On the campus of the University of Virginia, the words of Thomas Jefferson trump the protests of an offended faculty and student body. At least for now.
U.Va. President Teresa Sullivan acknowledged the protest against her quotation of Jefferson in a statement released Monday. She rejected the idea, however, that quotation is tantamount to endorsement of Jefferson’s shortcomings.
Last week, nearly 500 students and faculty members signed a letter protesting Sullivan’s use of Jefferson’s words in a campus-wide email. The offended undersigned argued that quoting the author of the Declaration of Independence undermines equality.
From the corner office of Virginia’s public ivory tower, Sullivan respectfully slapped down that idea.

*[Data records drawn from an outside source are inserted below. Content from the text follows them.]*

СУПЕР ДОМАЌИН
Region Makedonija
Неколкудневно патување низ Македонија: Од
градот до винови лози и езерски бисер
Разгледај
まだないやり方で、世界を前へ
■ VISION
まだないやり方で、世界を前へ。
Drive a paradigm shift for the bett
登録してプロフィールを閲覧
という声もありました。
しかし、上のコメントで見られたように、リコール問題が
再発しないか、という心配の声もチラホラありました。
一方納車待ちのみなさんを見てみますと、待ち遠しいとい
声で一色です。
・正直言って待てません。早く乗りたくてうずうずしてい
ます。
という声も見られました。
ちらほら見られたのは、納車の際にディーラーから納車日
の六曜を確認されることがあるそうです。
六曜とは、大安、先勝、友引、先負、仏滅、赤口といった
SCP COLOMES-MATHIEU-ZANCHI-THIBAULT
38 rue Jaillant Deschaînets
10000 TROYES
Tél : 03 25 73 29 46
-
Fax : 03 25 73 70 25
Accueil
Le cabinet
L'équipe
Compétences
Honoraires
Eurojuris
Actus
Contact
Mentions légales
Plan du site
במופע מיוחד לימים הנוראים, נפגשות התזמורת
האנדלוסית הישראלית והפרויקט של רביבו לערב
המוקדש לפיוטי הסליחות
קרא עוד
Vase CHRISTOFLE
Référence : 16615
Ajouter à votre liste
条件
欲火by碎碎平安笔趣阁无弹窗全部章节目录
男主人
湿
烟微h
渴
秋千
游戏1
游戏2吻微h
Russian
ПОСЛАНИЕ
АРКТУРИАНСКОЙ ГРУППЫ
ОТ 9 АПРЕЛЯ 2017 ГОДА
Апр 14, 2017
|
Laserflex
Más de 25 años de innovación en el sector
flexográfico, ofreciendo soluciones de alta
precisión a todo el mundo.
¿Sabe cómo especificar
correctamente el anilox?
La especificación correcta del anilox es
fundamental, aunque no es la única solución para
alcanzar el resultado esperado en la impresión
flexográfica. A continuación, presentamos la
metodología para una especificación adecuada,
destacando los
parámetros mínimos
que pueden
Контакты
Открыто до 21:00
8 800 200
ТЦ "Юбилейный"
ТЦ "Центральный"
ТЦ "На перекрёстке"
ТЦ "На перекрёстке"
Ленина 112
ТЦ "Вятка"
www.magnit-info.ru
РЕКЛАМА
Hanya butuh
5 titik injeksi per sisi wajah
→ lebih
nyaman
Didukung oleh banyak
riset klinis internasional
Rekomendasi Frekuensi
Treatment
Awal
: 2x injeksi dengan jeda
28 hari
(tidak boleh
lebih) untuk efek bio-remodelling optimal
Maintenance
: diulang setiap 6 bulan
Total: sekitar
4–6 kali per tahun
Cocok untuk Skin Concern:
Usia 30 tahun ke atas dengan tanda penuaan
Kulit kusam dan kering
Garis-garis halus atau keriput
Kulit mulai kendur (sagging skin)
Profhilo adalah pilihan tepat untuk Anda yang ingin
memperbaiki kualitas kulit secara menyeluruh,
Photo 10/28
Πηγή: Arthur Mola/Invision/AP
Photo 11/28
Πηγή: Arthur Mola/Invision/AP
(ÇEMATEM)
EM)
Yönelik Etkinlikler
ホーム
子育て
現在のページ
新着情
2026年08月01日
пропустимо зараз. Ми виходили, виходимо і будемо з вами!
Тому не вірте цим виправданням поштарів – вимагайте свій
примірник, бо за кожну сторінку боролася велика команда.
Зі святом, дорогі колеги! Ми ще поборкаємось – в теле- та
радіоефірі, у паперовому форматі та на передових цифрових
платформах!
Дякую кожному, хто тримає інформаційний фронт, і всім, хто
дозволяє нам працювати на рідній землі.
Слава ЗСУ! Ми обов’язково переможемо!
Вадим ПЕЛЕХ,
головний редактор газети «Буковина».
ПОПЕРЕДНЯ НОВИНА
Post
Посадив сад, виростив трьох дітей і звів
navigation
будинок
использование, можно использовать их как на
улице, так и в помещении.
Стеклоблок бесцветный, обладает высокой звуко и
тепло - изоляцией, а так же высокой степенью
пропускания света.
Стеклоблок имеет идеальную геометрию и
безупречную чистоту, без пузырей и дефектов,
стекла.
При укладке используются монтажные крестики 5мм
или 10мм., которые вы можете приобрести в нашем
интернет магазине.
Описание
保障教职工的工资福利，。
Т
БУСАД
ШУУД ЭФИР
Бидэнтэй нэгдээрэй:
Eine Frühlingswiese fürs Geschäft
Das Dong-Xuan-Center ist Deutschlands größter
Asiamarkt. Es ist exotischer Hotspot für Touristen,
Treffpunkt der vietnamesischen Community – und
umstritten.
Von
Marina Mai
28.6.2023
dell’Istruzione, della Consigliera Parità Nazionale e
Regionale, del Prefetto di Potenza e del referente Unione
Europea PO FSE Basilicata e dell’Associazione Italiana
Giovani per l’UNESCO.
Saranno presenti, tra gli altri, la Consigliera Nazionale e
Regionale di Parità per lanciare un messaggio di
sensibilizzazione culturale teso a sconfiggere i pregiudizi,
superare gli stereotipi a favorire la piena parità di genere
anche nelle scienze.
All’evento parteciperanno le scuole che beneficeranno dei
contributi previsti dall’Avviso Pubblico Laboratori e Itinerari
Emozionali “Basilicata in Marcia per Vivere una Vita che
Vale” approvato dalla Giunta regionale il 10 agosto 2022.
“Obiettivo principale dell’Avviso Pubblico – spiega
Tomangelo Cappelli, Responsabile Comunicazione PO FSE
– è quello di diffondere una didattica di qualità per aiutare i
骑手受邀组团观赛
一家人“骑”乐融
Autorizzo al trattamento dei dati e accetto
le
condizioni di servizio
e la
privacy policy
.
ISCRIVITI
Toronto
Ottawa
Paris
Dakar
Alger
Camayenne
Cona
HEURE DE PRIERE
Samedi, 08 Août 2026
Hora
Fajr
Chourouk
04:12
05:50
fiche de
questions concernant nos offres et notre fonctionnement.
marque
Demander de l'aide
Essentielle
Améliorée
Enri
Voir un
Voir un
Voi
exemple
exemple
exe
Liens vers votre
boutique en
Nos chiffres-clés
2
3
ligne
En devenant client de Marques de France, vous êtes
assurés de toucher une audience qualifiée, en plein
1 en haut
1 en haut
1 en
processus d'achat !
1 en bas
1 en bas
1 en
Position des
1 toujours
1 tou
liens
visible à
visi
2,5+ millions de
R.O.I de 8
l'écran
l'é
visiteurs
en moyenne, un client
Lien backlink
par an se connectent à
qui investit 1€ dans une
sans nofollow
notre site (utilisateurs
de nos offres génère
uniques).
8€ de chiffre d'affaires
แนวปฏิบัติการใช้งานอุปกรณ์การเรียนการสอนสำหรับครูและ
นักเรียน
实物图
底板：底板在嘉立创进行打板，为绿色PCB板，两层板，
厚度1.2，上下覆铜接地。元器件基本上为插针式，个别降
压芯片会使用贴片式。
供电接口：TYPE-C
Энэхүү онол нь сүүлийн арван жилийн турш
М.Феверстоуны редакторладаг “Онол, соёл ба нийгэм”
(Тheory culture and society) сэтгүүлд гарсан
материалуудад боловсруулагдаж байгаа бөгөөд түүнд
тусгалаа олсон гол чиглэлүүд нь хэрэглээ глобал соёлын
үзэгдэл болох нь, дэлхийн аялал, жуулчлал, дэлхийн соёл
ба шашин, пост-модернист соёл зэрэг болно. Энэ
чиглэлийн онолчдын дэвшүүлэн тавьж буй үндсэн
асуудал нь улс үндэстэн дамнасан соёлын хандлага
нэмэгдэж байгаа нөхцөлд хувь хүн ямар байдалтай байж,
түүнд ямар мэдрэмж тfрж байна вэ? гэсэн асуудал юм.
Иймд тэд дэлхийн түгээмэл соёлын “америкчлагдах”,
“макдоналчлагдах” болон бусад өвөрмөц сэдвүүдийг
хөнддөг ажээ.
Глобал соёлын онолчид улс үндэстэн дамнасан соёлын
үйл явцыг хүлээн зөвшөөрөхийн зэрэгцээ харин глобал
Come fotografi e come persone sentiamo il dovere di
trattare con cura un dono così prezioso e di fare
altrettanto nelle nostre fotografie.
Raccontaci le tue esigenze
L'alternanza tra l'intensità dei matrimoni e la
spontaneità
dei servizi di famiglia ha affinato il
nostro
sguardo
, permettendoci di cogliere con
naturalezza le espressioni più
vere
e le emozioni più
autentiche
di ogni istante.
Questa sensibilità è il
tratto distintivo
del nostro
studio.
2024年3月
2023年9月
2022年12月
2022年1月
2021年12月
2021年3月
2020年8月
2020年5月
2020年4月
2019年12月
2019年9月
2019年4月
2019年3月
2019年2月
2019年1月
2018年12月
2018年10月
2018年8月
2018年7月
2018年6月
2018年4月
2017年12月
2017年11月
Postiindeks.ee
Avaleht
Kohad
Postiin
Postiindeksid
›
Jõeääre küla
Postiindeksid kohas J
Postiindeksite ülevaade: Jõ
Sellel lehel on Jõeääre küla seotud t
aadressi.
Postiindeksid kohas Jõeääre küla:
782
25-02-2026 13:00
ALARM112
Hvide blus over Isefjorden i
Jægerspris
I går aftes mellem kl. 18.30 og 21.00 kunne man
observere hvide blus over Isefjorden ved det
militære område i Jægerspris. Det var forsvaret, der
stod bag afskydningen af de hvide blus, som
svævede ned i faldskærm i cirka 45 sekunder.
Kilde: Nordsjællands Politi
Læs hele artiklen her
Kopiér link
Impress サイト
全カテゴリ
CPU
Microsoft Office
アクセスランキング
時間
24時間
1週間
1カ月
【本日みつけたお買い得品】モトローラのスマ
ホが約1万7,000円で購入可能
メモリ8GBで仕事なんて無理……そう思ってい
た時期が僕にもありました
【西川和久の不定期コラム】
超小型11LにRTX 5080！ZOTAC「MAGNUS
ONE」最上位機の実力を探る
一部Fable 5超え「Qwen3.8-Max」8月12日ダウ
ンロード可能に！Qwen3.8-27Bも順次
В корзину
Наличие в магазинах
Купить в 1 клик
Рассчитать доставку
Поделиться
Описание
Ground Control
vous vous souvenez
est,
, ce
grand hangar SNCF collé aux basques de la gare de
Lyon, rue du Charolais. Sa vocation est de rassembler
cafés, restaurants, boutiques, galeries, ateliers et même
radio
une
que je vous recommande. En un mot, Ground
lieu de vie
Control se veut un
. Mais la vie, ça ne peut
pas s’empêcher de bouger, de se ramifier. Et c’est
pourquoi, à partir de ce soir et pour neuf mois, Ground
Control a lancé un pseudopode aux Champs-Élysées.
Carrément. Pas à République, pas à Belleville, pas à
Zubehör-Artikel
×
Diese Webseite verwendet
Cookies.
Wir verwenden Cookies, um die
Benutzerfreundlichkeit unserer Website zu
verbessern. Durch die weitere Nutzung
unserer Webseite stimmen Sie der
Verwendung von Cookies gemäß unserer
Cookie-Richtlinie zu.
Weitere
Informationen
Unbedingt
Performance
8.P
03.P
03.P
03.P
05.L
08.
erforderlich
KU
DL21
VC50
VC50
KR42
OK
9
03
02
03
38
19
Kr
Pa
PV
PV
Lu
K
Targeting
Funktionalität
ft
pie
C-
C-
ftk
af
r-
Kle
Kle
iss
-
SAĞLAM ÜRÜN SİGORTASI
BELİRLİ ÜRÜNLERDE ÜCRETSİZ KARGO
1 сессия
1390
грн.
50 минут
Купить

“In my message last week, I agreed with Mr. Jefferson’s words expressing the idea that U.Va. students would help to lead our republic,” Sullivan said in a statement posted on the university’s website. “He believed that 200 years ago, and I believe it today.”
The first female president of the university that Jefferson founded, Sullivan did something her faculty could not. She made a distinction between intrinsic principle and historical personality. Those perfect ideals transcend even the flawed third president.
“Today’s leaders are women and men, members of all racial and ethnic groups, members of the LGBTQ community, and adherents of all religious traditions,” Sullivan explained. “All of them belong at today’s U.Va., whose founder’s most influential and most quoted words were ‘all men are created equal.'”
The bookish social justice mob probably won’t be receptive to that transcendent message. They’re not interested in passing intellectual judgment. They want to hold past leaders to current standards and delete mentions of any character they find lacking.
Throwing her weight behind an argument about transcendent principle, though, Sullivan stands between that mob and the historical record.
“Those words were inherently contradictory in an era of slavery, but because of their power, they became the fundamental expression of a more genuine equality today,” Sullivan concluded.
Philip Wegmann is a commentary writer for the Washington Examiner.